4. Increase positive self-instruction and self-reinforcement
Shy people tend to underestimate their achievements and maximize their mistakes , as well as not sufficiently reinforce themselves for the former. It is also common for self-instructions to be given with negative or hesitant tints, such as the typical “I can’t…” or “I don’t know…”. We must try to change these ways of self-direction, as well as congratulate yourself when you do things right.
5. Generates opportunities for socialization
A good way to try to help shy children overcome their shyness is to facilitate situations where they can test and confront their insecurities and meet people. For example, going to the park with him allows him not only to share time together but also to get in touch with his peers . It is important that at least initially the parent or a trusted figure is present or in the surroundings, and the child can seek support and feel more secure.
6. Don’t force it!
Although it may seem contradictory to the previous point, it is not. It is one thing to make it easier for the child to have social contact, but quite another to force him/her to do so when he/she does not want to or to force him/her to play with or approach children he/she does not know or does not want to know. This will be seen as an imposition and as something aversive , making it difficult to overcome shyness. It is about the child flowing naturally, not how or when we want it to.
7. Overprotection does not help
It is logical that we want our children, pupils or children in general to be safe and happy at all times. And, as we have said, criticism, pointing out and the experience of social action as an obligation do not help but harm the possibility of increasing their self-confidence. But putting them in a bubble where they do everything right, where everything is done for them and where nothing bad ever happens can also lead to the same thing: the child may feel incapable of facing real life , not knowing how to react to environmental and social demands or to possible aversive elements.
8. Give example
Little ones imitate what they see at home from childhood. One way to help them overcome shyness is to model interaction with others. If they see proactivity and socialization as normal, they will learn ways to make them observe and will be more likely to act in the same way.

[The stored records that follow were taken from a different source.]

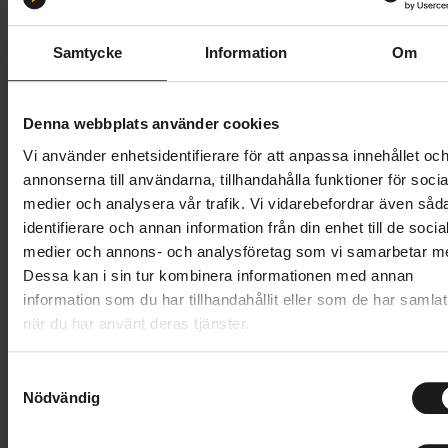
28-622
26-622
32-622
35-622
Samtycke
Information
Om
Butik och hämtningstid
Välj
889 kr
Denna webbplats använder cookies
Vi använder enhetsidentifierare för att anpassa innehållet oc
Lägg i varukorg
annonserna till användarna, tillhandahålla funktioner för socia
medier och analysera vår trafik. Vi vidarebefordrar även såd
1 års öppet köp
1 års fri service
identifierare och annan information från din enhet till de socia
Hämta i butik
medier och annons- och analysföretag som vi samarbetar m
Dessa kan i sin tur kombinera informationen med annan
information som du har tillhandahållit eller som de har samlat
när du har använt deras tjänster.
Produktinformation
S
Cinturato Velo TLR är ett cykeldäck som är perfekt
Nödvändig
a
Tekniska specifikationer
för långa sträckor. Pirellis tidigare erfarenhet och
m
pålitligheten hos SmartNET Silica-tekniken, i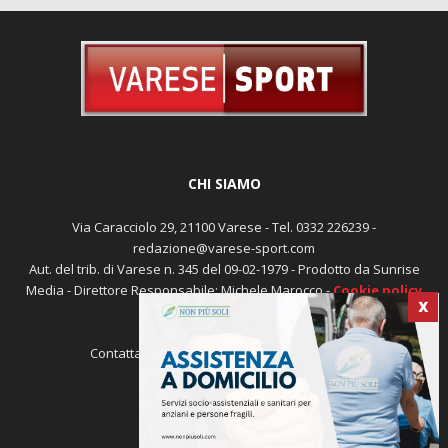
CHI SIAMO
Via Caracciolo 29, 21100 Varese - Tel. 0332 226239 -
redazione@varese-sport.com
Aut. del trib. di Varese n. 345 del 09-02-1979 - Prodotto da Sunrise
Media - Direttore Responsabile: Michele Marocco -
Cookie policy
Pubblicità
X
Contattaci:
redazione@varese-sport.com
SEGUICI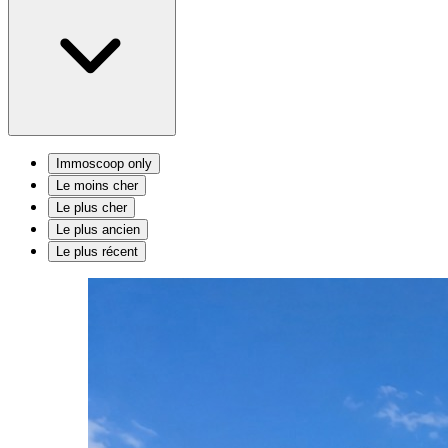
Immoscoop only
Le moins cher
Le plus cher
Le plus ancien
Le plus récent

9. Encourages your decision making and responsibility
One way to help your child feel more confident is to involve him or her in decision making. Suggesting that he decides things, however minimal they may be (for example where he feels like going or what he wants you to play), and making them effective allows him to see that his opinions are taken into account and that they have an effect on reality.

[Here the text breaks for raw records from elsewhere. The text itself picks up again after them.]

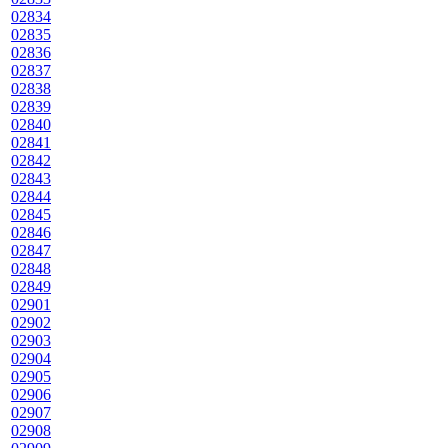
02834
02835
02836
02837
02838
02839
02840
02841
02842
02843
02844
02845
02846
02847
02848
02849
02901
02902
02903
02904
02905
02906
02907
02908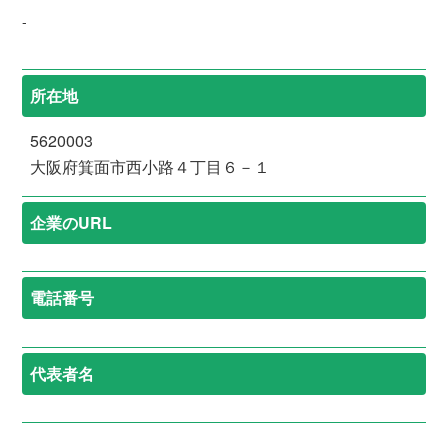
-
所在地
5620003
大阪府箕面市西小路４丁目６－１
企業のURL
電話番号
代表者名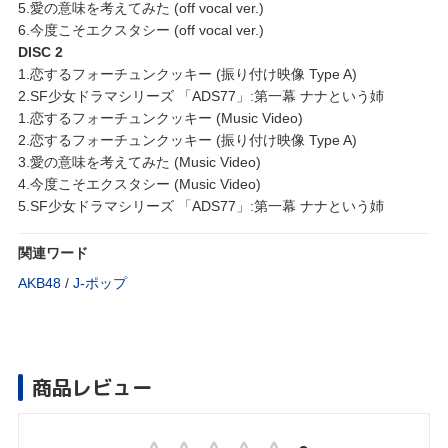
5.愛の意味を考えてみた (off vocal ver.)
6.今度こそエクスタシー (off vocal ver.)
DISC 2
1.恋するフォーチュンクッキー (振り付け映像 Type A)
2.SF少女ドラマシリーズ 「ADS77」:第一幕 ナナという姉
1.恋するフォーチュンクッキー (Music Video)
2.恋するフォーチュンクッキー (振り付け映像 Type A)
3.愛の意味を考えてみた (Music Video)
4.今度こそエクスタシー (Music Video)
5.SF少女ドラマシリーズ 「ADS77」:第一幕 ナナという姉
関連ワード
AKB48
/
J‐ポップ
商品レビュー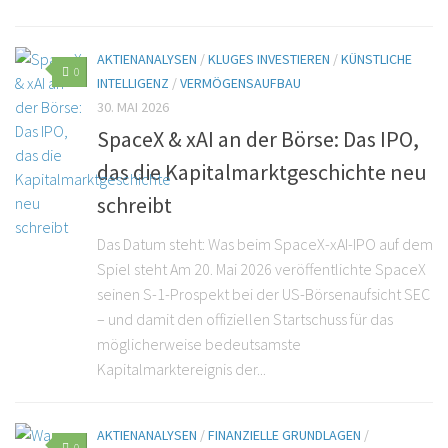
AKTIENANALYSEN
/
KLUGES INVESTIEREN
/
KÜNSTLICHE
0
INTELLIGENZ
/
VERMÖGENSAUFBAU
30. MAI 2026
SpaceX & xAI an der Börse: Das IPO,
das die Kapitalmarktgeschichte neu
schreibt
Das Datum steht: Was beim SpaceX-xAI-IPO auf dem
Spiel steht Am 20. Mai 2026 veröffentlichte SpaceX
seinen S-1-Prospekt bei der US-Börsenaufsicht SEC
– und damit den offiziellen Startschuss für das
möglicherweise bedeutsamste
Kapitalmarktereignis der...
AKTIENANALYSEN
/
FINANZIELLE GRUNDLAGEN
/
0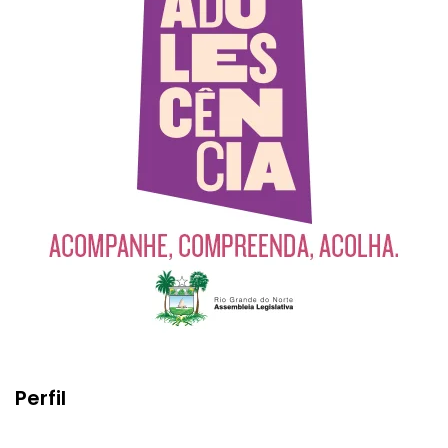
Perfil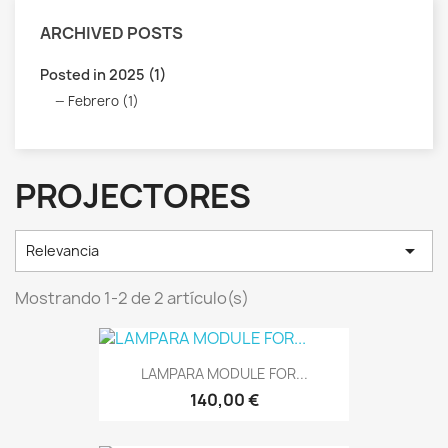
ARCHIVED POSTS
Posted in 2025 (1)
Febrero (1)
PROJECTORES

Relevancia
Mostrando 1-2 de 2 artículo(s)
LAMPARA MODULE FOR...
140,00 €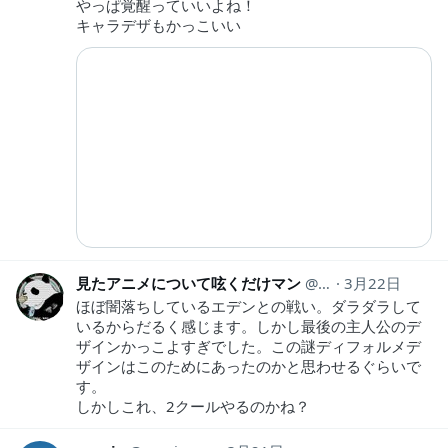
やっぱ覚醒っていいよね！
キャラデザもかっこいい
見たアニメについて呟くだけマン
animeozy
3月22日
ほぼ闇落ちしているエデンとの戦い。ダラダラして
いるからだるく感じます。しかし最後の主人公のデ
ザインかっこよすぎでした。この謎ディフォルメデ
ザインはこのためにあったのかと思わせるぐらいで
す。
しかしこれ、2クールやるのかね？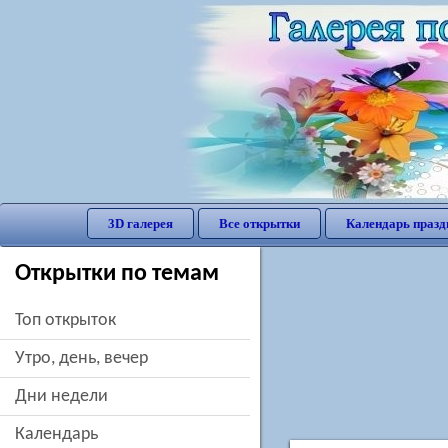
3D галерея
Все открытки
Календарь празд
Открытки по темам
Топ открыток
утро, день, вечер
дни недели
Календарь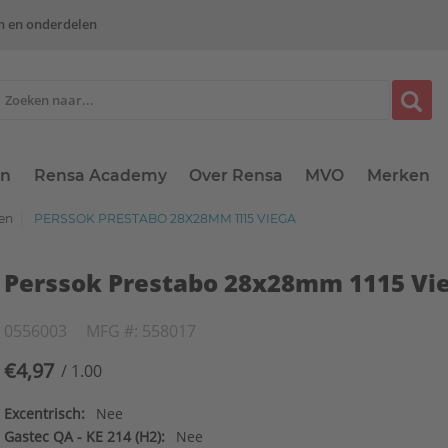
n en onderdelen
en
Rensa Academy
Over Rensa
MVO
Merken
gen
PERSSOK PRESTABO 28X28MM 1115 VIEGA
Perssok Prestabo 28x28mm 1115 Vi
0556003
MFG #: 558017
€4,97
/ 1.00
Excentrisch:
Nee
Gastec QA - KE 214 (H2):
Nee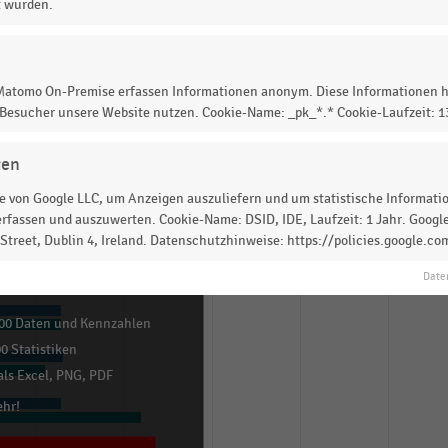
t wurden.
 Matomo On-Premise erfassen Informationen anonym. Diese Informationen h
 Besucher unsere Website nutzen. Cookie-Name: _pk_*.* Cookie-Laufzeit: 
gen
 von Google LLC, um Anzeigen auszuliefern und um statistische Information
rfassen und auszuwerten. Cookie-Name: DSID, IDE, Laufzeit: 1 Jahr. Google
treet, Dublin 4, Ireland. Datenschutzhinweise: https://policies.google.co
 und Vorteile sichern!
Date
me und umfassende Recherche:
00 Daten und Kennzahlen
0 Statistiken
ls Excel, PNG, PDF
ehr!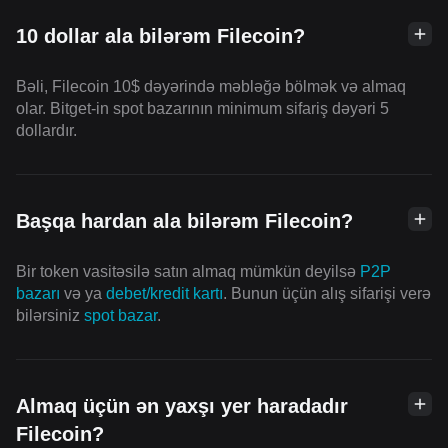
10 dollar ala bilərəm Filecoin?
Bəli, Filecoin 10$ dəyərində məbləğə bölmək və almaq
olar. Bitget-in spot bazarının minimum sifariş dəyəri 5
dollardır.
Başqa hardan ala bilərəm Filecoin?
Bir token vasitəsilə satın almaq mümkün deyilsə
P2P
bazarı
və ya
debet/kredit kartı
. Bunun üçün alış sifarişi verə
bilərsiniz
spot bazar
.
Almaq üçün ən yaxşı yer haradadır
Filecoin?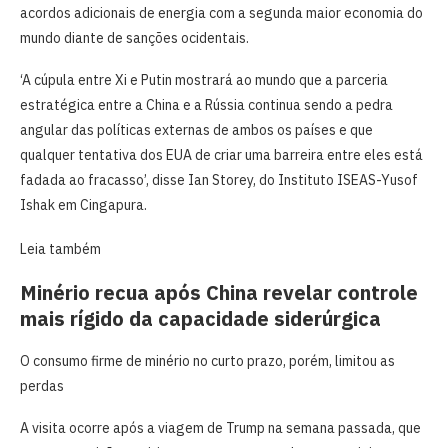
acordos adicionais de energia com a segunda maior economia do
mundo diante de sanções ocidentais.
‘A cúpula entre Xi e Putin mostrará ao mundo que a parceria
estratégica entre a China e a Rússia continua sendo a pedra
angular das políticas ​externas de ambos os países e que
qualquer tentativa dos EUA de criar uma barreira entre eles está
fadada ao fracasso’, disse Ian Storey, do ​Instituto ISEAS-Yusof
Ishak em Cingapura.
Leia também
Minério recua após China revelar controle
mais rígido da capacidade siderúrgica
O consumo firme de minério no curto prazo, porém, limitou as
perdas
A visita ocorre após a viagem de Trump na semana passada, que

Another aspect that can help shy children to keep their character from interfering or even to diminish this trait is the performance of activities of their interest. Writing, board games, sports, painting, music, dance, or cooking are some examples of activities they may enjoy, and mastering them can increase their confidence. But again, we must remember that the child must like it and not be an element of pressure.
11. Theatre or role-playing
Although it could actually be included in the previous section, this element has been separated because in it the child must take on the role of another person or being, representing a series of characteristics and ways of doing things that do not have to be their own. The child can learn and observe other ways of acting. Interpretation also tends to favour the emergence of improvisation and to have a fast pace that, although demanding, does not usually leave much time to assess whether things are being done well or badly.
12. Encourages expression
It is important to note that shy children often keep things to themselves. Therefore it is useful to use techniques and activities that allow their expressiveness. Drawing, symbolic play or creating stories with them are good ways to do this.